During the lockout-shortened 2012–13 season, Ellis was again waived and was sent to the AHL's Rochester Americans after six games played with Buffalo. After 12 points in 35 games with the Americans, Ellis opted to remain with the Sabres organization, signing a two-year, two-way contract extension on July 3, 2013.

In the 2014–15 season, Ellis was recalled to the Sabres during the midpoint of the season, and on April 1, 2015, he scored his first goal of the campaign in a Buffalo victory over the Toronto Maple Leafs.

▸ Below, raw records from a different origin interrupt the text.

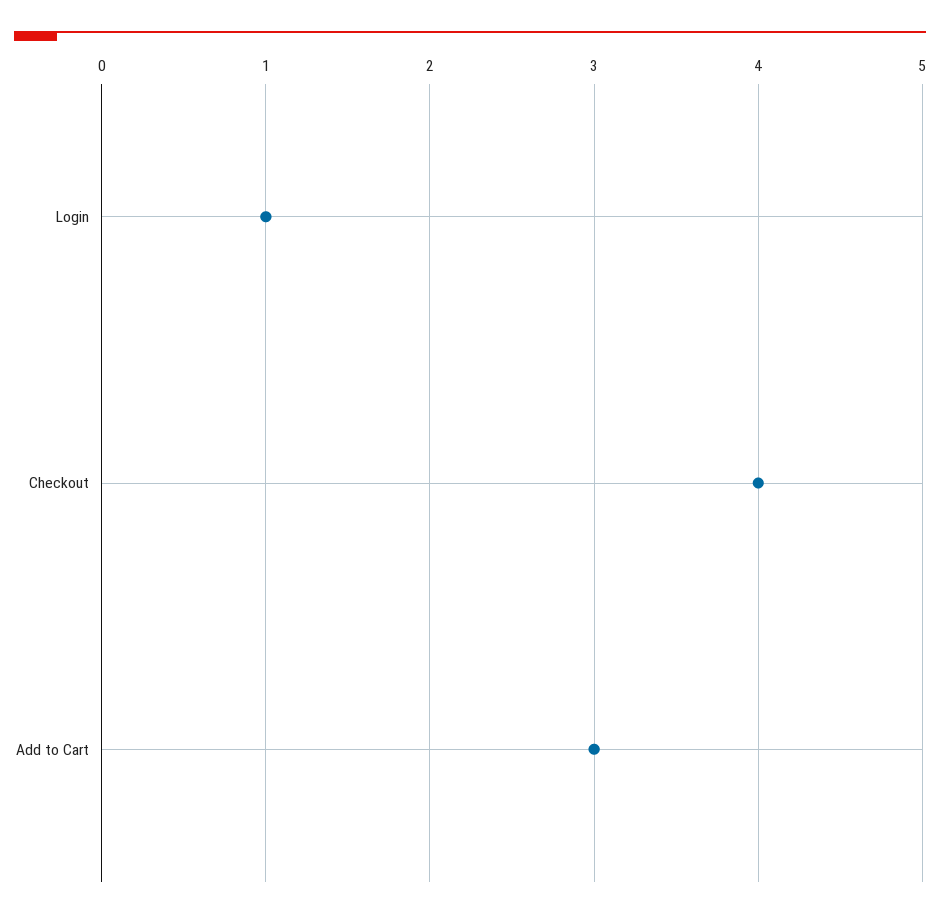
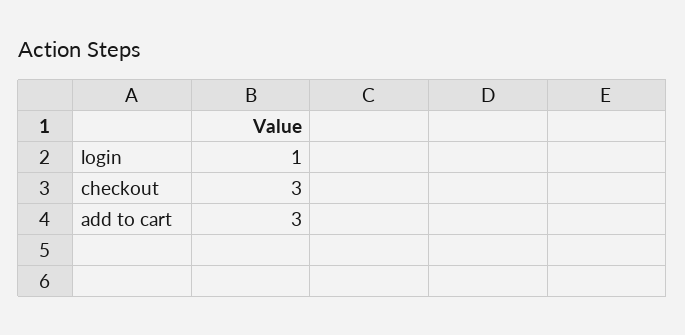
Checkout: 4 -> 3

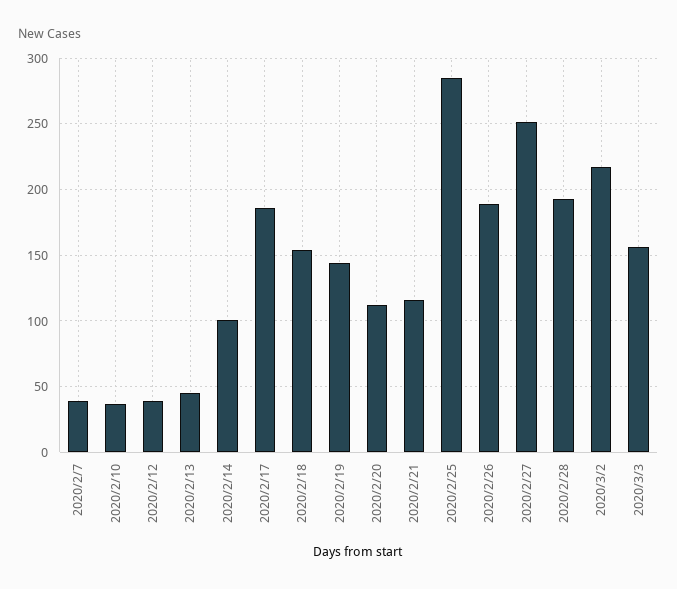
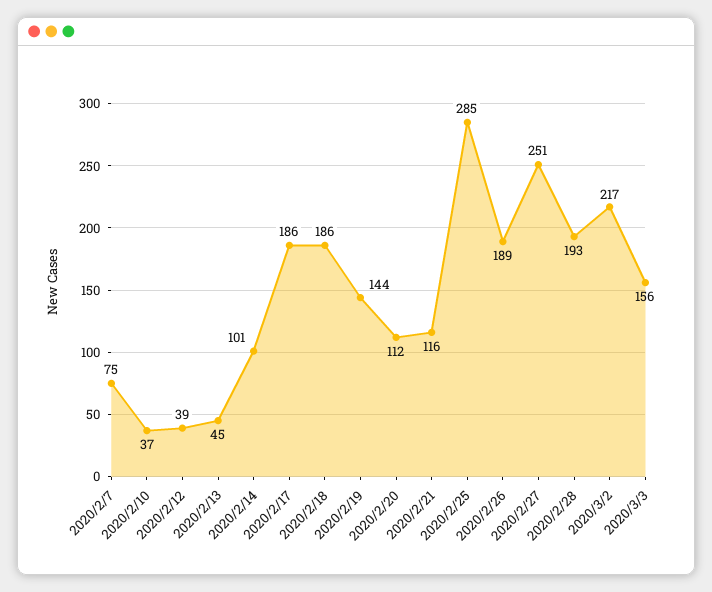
2020/2/7: 40 -> 75
2020/2/18: 155 -> 186

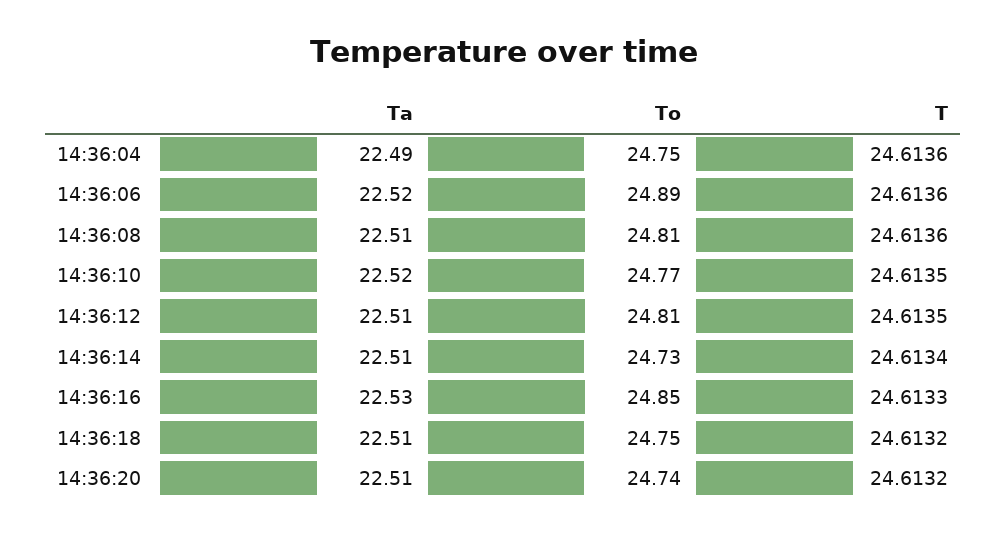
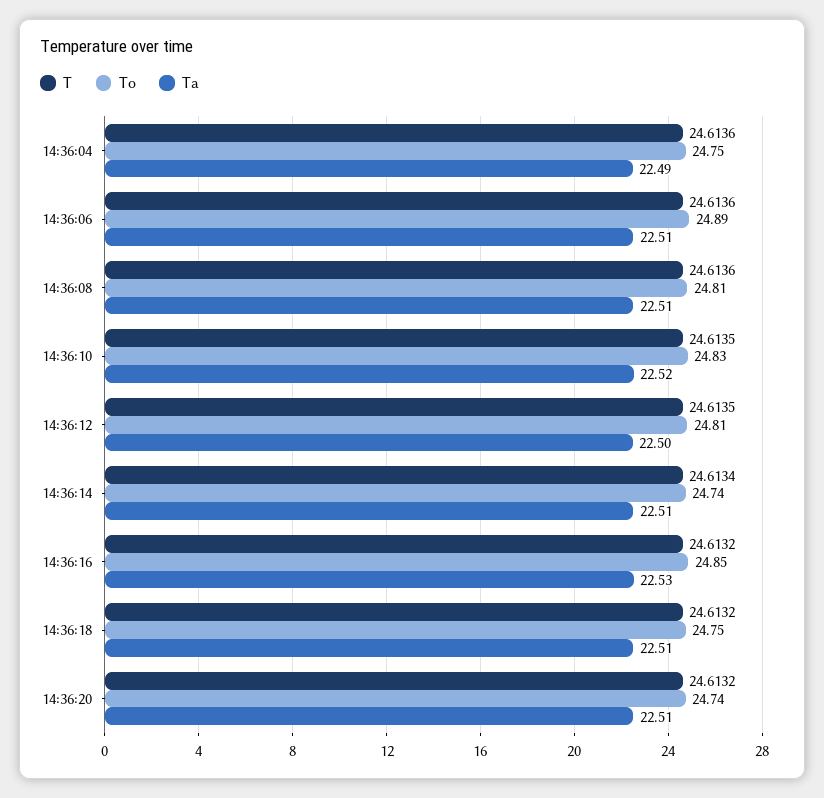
Ta, 14:36:06: 22.52 -> 22.51
To, 14:36:10: 24.77 -> 24.83
Ta, 14:36:12: 22.51 -> 22.5
To, 14:36:14: 24.73 -> 24.74
T, 14:36:16: 24.6133 -> 24.6132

On July 9, 2015, Ellis signed a one-year contract with the Rochester Americans. Ellis announced his retirement at the end of the season. He immediately joined The Academy of Hockey, which like the Sabres and Americans is owned by Terrence Pegula, as a coach.

== Career statistics ==
| | | Regular season | | Playoffs | | | | | | | | |
| Season | Team | League | GP | G | A | Pts | PIM | GP | G | A | Pts | PIM |
| 1998–99 | Toronto St. Michael's Majors | OHL | 47 | 10 | 8 | 18 | 6 | — | — | — | — | — |
| 1999–00 | Toronto St. Michael's Majors | OHL | 59 | 15 | 20 | 35 | 20 | — | — | — | — | — |
| 2000–01 | Toronto St. Michael's Majors | OHL | 68 | 21 | 24 | 45 | 19 | 18 | 4 | 8 | 12 | 6 |
| 2001–02 | Toronto St. Michael's Majors | OHL | 66 | 38 | 51 | 89 | 20 | 15 | 8 | 6 | 14 | 6 |
| 2002–03 | Toledo Storm | ECHL | 71 | 27 | 32 | 59 | 34 | 7 | 3 | 5 | 8 | 0 |
| 2003–04 | Grand Rapids Griffins | AHL | 64 | 5 | 10 | 15 | 23 | 4 | 0 | 0 | 0 | 2 |
| 2004–05 | Grand Rapids Griffins | AHL | 79 | 18 | 23 | 41 | 59 | — | — | — | — | — |
| 2005–06 | Grand Rapids Griffins | AHL | 74 | 20 | 28 | 48 | 61 | 16 | 4 | 1 | 5 | 20 |
| 2006–07 | Grand Rapids Griffins | AHL | 65 | 26 | 23 | 49 | 44 | 7 | 4 | 3 | 7 | 4 |
| 2006–07 | Detroit Red Wings | NHL | 16 | 0 | 0 | 0 | 6 | — | — | — | — | — |
| 2007–08 | Detroit Red Wings | NHL | 35 | 2 | 4 | 6 | 12 | — | — | — | — | — |
| 2007–08 | Los Angeles Kings | NHL | 19 | 1 | 1 | 2 | 14 | — | — | — | — | — |
| 2008–09 | Buffalo Sabres | NHL | 45 | 7 | 5 | 12 | 12 | — | — | — | — | — |
| 2008–09 | Portland Pirates | AHL | 12 | 2 | 2 | 4 | 4 | — | — | — | — | — |
| 2009–10 | Buffalo Sabres | NHL | 72 | 3 | 10 | 13 | 12 | 3 | 1 | 0 | 1 | 0 |
| 2010–11 | Portland Pirates | AHL | 52 | 10 | 21 | 31 | 12 | 11 | 1 | 5 | 6 | 4 |
| 2010–11 | Buffalo Sabres | NHL | 14 | 0 | 0 | 0 | 0 | 1 | 0 | 0 | 0 | 0 |
| 2011–12 | Buffalo Sabres | NHL | 60 | 3 | 5 | 8 | 25 | — | — | — | — | — |
| 2012–13 | Buffalo Sabres | NHL | 6 | 0 | 0 | 0 | 0 | — | — | — | — | — |
| 2012–13 | Rochester Americans | AHL | 32 | 5 | 7 | 12 | 6 | 3 | 0 | 0 | 0 | 2 |
| 2013–14 | Rochester Americans | AHL | 25 | 5 | 5 | 10 | 10 | — | — | — | — | — |
| 2013–14 | Buffalo Sabres | NHL | 50 | 4 | 2 | 6 | 4 | — | — | — | — | — |
| 2014–15 | Rochester Americans | AHL | 38 | 7 | 6 | 13 | 2 | — | — | — | — | — |
| 2014–15 | Buffalo Sabres | NHL | 39 | 1 | 1 | 2 | 4 | — | — | — | — | — |
| 2015–16 | Rochester Americans | AHL | 58 | 6 | 6 | 12 | 6 | — | — | — | — | — |
| NHL totals | 356 | 21 | 28 | 49 | 89 | 4 | 1 | 0 | 1 | 0 | | |

==Awards and achievements==
- 2004–05: Matched a Grand Rapids Griffins record with four short-handed goals, giving him the nickname "shorty";
- 2004–05: First player in Griffins history to score two shorthanded goals in a home game. (March 12, 2005 vs. Hamilton Bulldogs);
- 2005–06: Named youngest captain in Grand Rapids Griffins' history.